Directions for this task: Within the data that follows, set down exactly the lines from the one containing "onion stacked on top of toasted sourdough" through the one containing "Garlic Bread- £3.50", both ends included.

Source information:
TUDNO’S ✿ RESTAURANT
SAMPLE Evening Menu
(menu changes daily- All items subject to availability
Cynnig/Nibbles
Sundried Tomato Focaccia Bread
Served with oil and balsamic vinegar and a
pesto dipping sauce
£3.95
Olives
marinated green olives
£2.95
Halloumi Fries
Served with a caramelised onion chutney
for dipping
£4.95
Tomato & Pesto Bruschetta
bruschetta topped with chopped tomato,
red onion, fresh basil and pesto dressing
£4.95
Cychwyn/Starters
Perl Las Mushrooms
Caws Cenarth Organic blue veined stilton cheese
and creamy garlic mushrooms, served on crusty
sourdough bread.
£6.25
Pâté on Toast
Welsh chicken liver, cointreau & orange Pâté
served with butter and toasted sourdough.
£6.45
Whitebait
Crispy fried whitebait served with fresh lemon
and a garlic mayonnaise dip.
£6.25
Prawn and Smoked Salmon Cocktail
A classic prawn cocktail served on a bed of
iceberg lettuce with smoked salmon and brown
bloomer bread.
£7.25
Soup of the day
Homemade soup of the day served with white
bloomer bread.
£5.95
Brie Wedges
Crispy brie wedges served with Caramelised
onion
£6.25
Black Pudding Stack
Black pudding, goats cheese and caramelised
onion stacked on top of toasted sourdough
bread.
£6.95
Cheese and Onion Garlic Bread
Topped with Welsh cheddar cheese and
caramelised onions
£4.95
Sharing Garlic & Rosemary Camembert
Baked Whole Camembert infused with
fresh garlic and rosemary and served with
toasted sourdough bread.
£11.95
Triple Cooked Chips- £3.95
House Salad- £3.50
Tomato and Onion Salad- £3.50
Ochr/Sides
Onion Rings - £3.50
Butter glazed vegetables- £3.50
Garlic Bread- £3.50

--

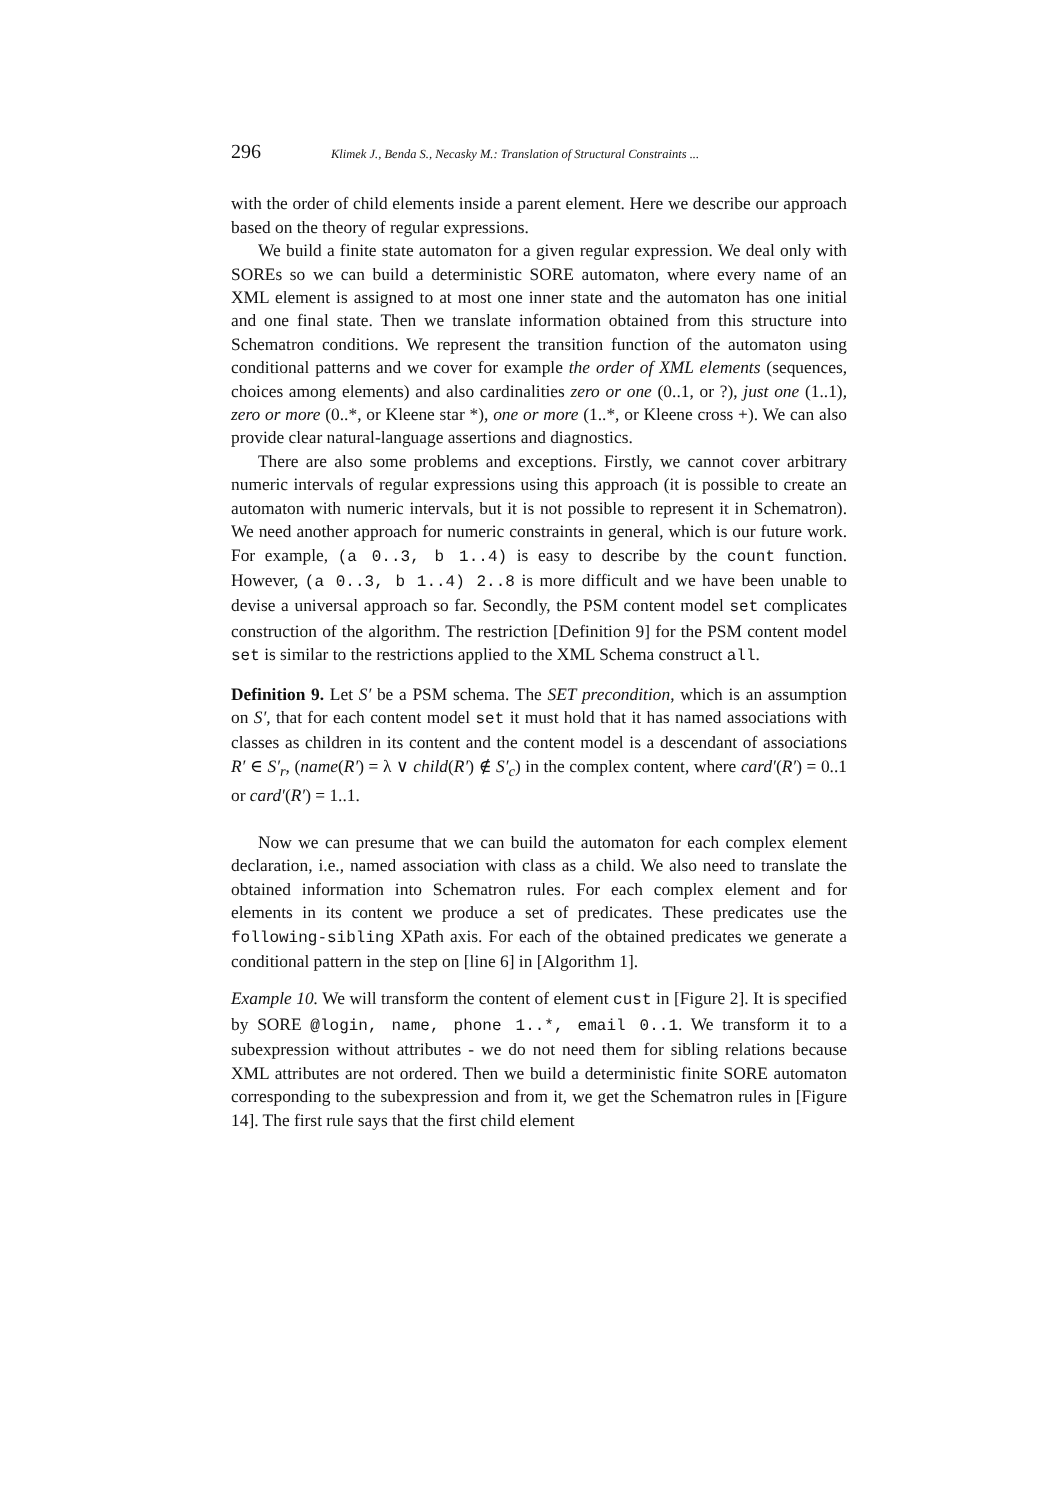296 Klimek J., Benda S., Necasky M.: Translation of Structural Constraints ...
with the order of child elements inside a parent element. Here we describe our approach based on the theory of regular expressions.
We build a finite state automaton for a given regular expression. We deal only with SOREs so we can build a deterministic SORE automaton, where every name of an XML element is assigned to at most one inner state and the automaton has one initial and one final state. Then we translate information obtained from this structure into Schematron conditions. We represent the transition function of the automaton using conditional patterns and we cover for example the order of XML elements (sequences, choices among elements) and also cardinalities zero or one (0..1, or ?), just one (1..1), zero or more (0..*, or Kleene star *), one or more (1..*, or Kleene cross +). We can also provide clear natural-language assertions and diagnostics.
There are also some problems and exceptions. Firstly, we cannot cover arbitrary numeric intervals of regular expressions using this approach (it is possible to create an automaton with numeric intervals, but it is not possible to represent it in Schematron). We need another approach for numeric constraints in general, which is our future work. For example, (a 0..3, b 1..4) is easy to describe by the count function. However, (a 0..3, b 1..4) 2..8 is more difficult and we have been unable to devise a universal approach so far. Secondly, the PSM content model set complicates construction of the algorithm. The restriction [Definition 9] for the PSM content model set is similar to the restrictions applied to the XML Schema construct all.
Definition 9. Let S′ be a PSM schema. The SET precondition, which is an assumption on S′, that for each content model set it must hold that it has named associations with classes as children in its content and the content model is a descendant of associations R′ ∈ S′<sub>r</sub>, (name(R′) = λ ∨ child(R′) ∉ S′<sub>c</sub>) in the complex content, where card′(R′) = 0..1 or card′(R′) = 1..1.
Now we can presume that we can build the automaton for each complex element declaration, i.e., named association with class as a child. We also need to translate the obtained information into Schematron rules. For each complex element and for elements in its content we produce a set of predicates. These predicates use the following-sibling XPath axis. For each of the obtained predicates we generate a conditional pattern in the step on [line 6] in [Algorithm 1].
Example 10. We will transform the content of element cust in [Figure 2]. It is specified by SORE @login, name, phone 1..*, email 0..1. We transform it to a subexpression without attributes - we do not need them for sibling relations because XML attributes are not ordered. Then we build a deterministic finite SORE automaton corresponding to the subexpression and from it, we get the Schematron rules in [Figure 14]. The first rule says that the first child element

...

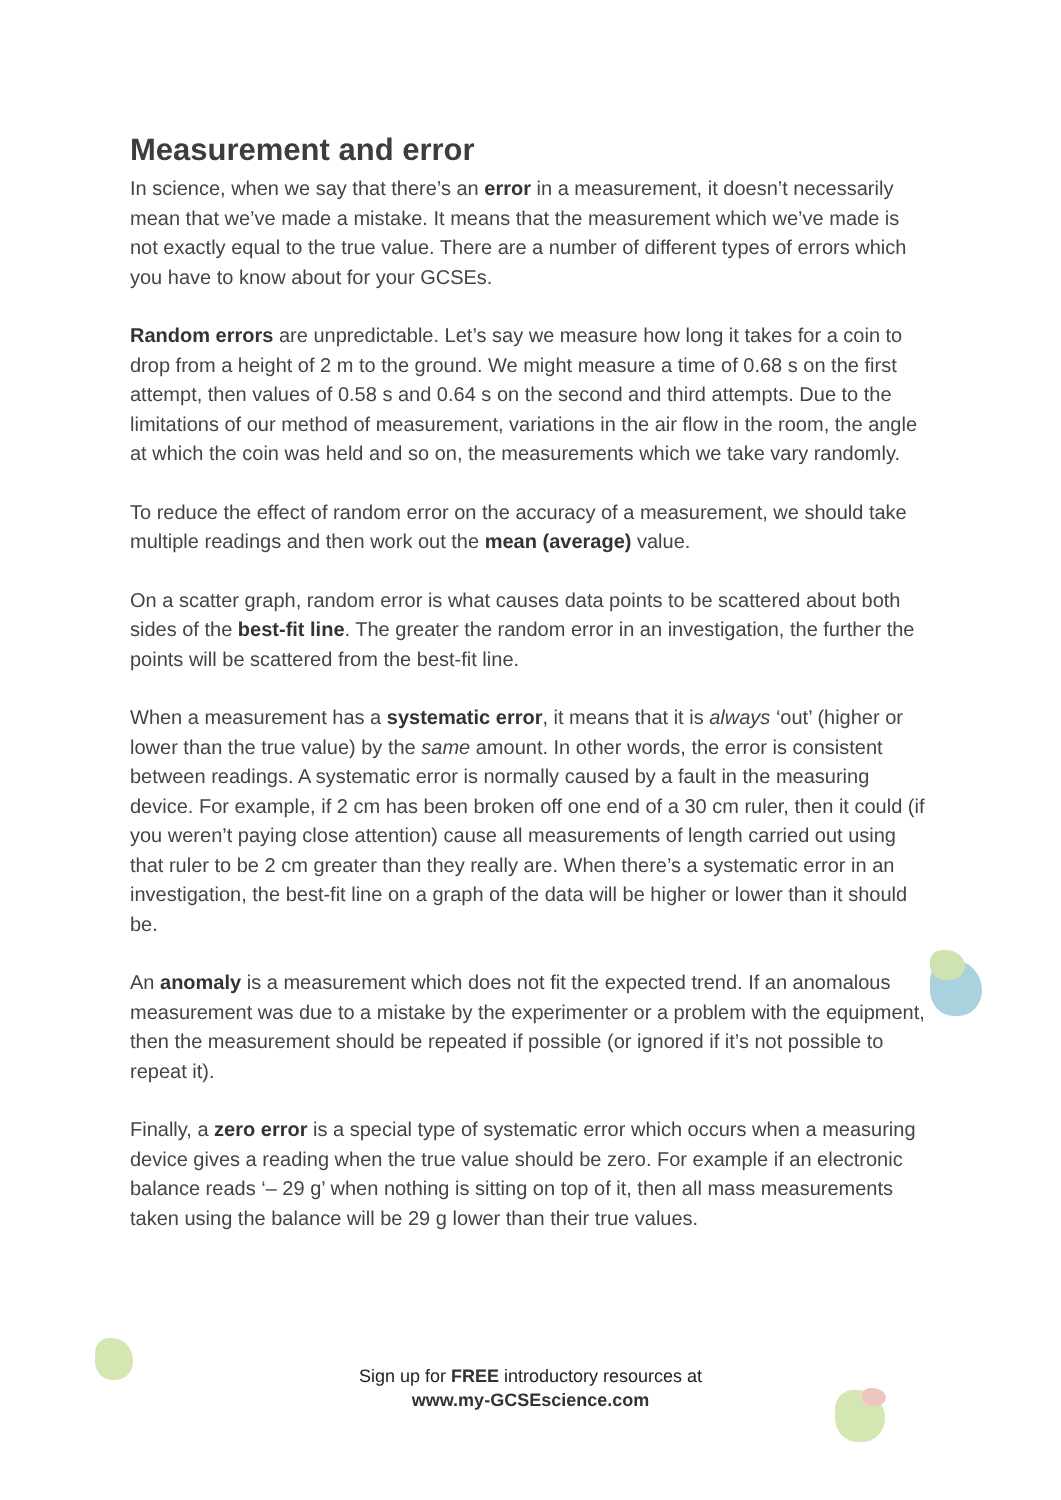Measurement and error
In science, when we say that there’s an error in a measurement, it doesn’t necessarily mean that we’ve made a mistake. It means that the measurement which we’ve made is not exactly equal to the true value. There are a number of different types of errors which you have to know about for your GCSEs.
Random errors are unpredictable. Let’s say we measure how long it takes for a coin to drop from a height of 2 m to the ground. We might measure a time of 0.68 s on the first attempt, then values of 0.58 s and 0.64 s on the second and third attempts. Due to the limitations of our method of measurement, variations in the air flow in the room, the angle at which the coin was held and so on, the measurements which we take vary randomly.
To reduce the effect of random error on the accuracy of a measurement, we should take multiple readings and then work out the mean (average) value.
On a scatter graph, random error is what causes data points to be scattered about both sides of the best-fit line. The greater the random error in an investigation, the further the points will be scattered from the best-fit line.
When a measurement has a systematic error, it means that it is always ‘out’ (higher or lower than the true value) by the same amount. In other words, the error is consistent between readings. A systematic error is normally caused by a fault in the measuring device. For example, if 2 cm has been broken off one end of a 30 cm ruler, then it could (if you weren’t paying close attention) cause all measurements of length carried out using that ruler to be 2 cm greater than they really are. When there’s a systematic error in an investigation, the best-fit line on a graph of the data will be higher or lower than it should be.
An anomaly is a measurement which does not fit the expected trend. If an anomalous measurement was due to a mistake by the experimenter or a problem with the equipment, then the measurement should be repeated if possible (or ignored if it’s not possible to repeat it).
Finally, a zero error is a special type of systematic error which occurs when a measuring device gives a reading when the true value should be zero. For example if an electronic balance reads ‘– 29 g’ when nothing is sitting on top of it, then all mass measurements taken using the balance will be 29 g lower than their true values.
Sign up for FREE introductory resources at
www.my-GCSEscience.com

Answer to the exercise:
onion stacked on top of toasted sourdough
bread.
£6.95
Cheese and Onion Garlic Bread
Topped with Welsh cheddar cheese and
caramelised onions
£4.95
Sharing Garlic & Rosemary Camembert
Baked Whole Camembert infused with
fresh garlic and rosemary and served with
toasted sourdough bread.
£11.95
Triple Cooked Chips- £3.95
House Salad- £3.50
Tomato and Onion Salad- £3.50
Ochr/Sides
Onion Rings - £3.50
Butter glazed vegetables- £3.50
Garlic Bread- £3.50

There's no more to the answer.